### Action item
From the first line of the listing below to the line with "That explained why", print each line exactly, and nothing more. Leave out the pictures.

### Data section
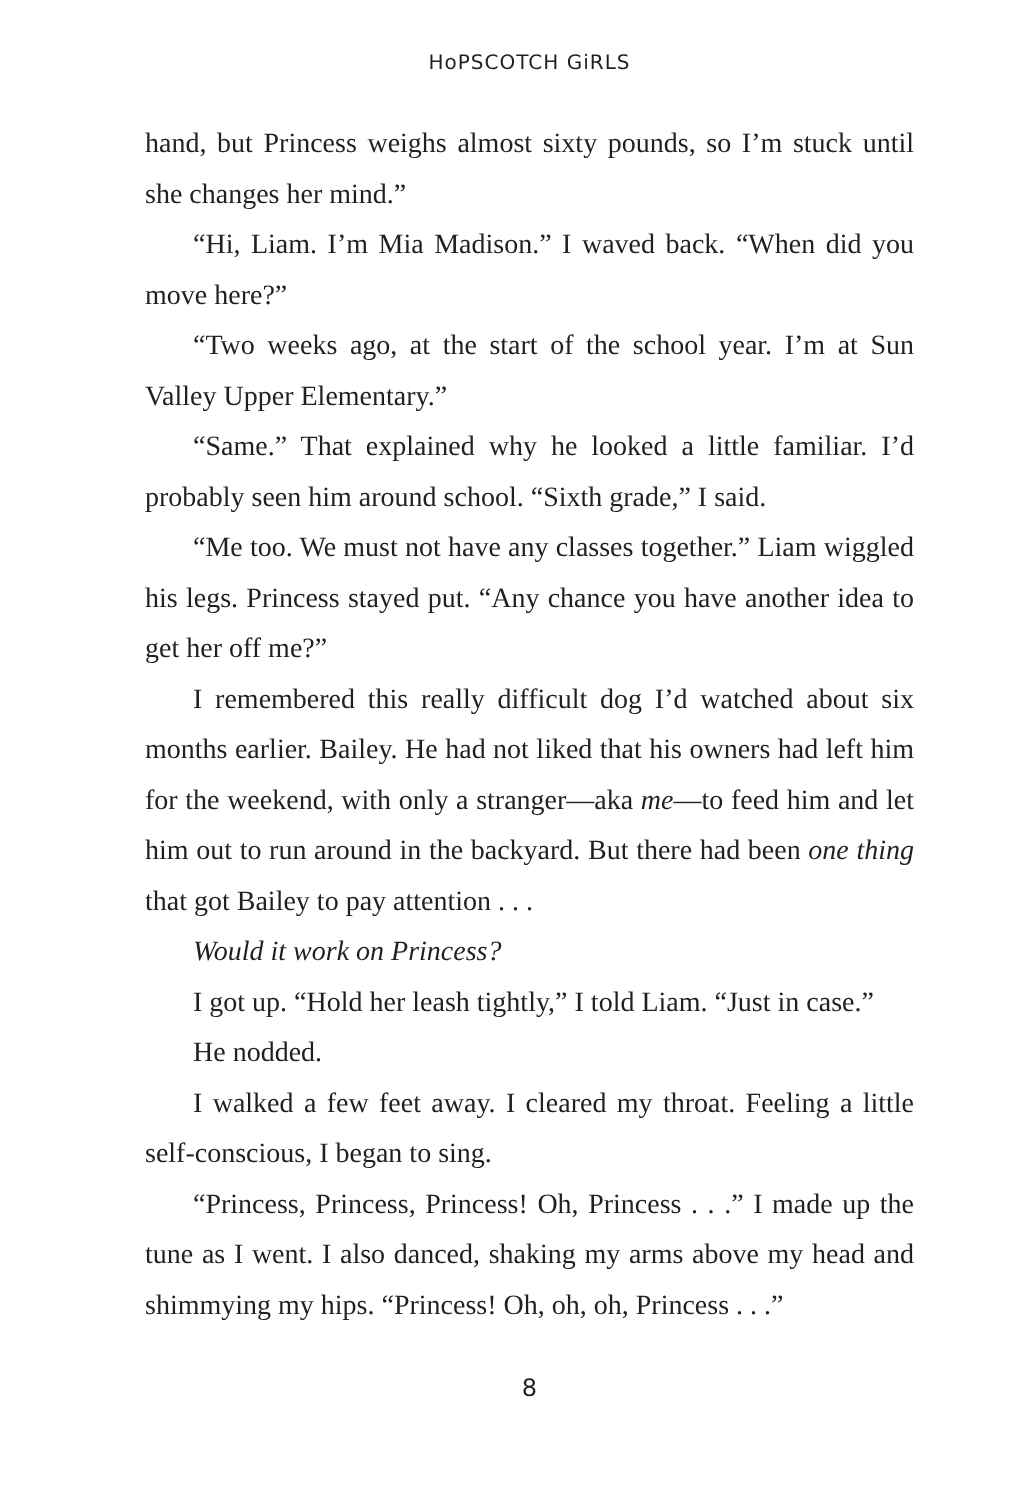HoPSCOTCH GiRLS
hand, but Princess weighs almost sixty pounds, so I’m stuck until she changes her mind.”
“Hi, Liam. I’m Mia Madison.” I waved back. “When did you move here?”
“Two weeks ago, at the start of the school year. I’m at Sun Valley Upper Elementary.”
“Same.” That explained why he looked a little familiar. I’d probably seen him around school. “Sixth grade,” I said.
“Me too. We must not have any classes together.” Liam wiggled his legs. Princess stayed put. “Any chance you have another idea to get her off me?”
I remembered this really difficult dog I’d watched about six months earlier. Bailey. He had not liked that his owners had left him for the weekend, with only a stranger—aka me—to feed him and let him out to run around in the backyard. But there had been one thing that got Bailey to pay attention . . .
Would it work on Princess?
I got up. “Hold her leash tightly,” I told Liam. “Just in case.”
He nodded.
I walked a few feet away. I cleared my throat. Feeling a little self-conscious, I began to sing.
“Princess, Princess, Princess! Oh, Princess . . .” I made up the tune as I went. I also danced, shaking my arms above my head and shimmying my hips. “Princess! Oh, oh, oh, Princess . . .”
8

### Task answer
HoPSCOTCH GiRLS
hand, but Princess weighs almost sixty pounds, so I’m stuck until she changes her mind.”
“Hi, Liam. I’m Mia Madison.” I waved back. “When did you move here?”
“Two weeks ago, at the start of the school year. I’m at Sun Valley Upper Elementary.”
“Same.” That explained why he looked a little familiar. I’d probably seen him around school. “Sixth grade,” I said.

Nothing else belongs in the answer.